Irish Air Corps plane suffers engine failure but manages to glide back to base

Instead of ejecting the pilots were able to manoeuvre the aircraft back to Baldonnel

Stock image of a  PC-9M a military training aircraft. Photograph:iStock

Stock image of a PC-9M a military training aircraft. Photograph:iStock

 

An Irish Air Corps aircraft suffered an engine failure on Friday afternoon, requiring the crew to glide the plane back to base.

The two-person PC-9 aircraft was conducting a training mission when its single engine gave out some 30km from Baldonnel.

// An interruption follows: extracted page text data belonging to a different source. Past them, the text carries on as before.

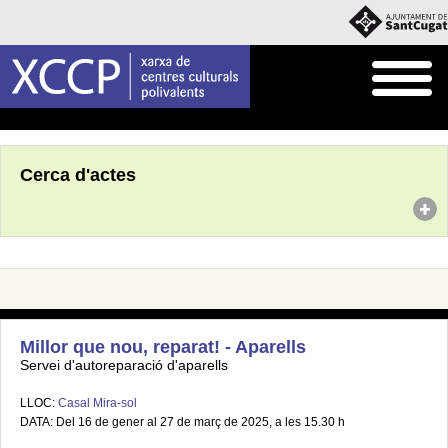
Inici
Agenda
Cerca d'actes
Millor que nou, reparat! - Aparells
Servei d'autoreparació d'aparells
LLOC:
Casal Mira-sol
DATA: Del 16 de gener al 27 de març de 2025, a les 15.30 h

Instead of ejecting, the two Air Corps pilots were able to manoeuvre the aircraft and glide it in for a safe landing at Casement Aerodrome, Baldonnel in south-west Dublin.

The pilots were unharmed aside from being “slightly shaken”, said a military source. “They’ll be having a stiff drink tonight.” The Defences orces said an investigation had begun.

In a statement, it said the training aircraft from the Irish Air Corps Flying Training School departed Casement Aerodrome, Baldonnel at about 3pm on Friday on a routine training flight.

“At approximately 30km from Baldonnel, the aircraft began to experience engine power loss. The flight crew consisting of one instructor pilot and one student pilot, turned back towards Baldonnel. The aircraft landed safely in Baldonnel a short time later.

“An investigation in accordance with standard regulation and procedures has now commenced to determine the cause of this incident.”

The Irish Air Corps operates eight of the Swiss built Pilatus PC-9s which are single engine, propellor-driven aircraft typically used for pilot training.

The last major incident involving the airframe occurred on October 12th, 2009 when a PC-9 crashed in Cornamona, Co Galway, killing Cadet David Jevens (21) of Glynn, Co Wexford and his flight instructor, Capt Derek Furniss (32).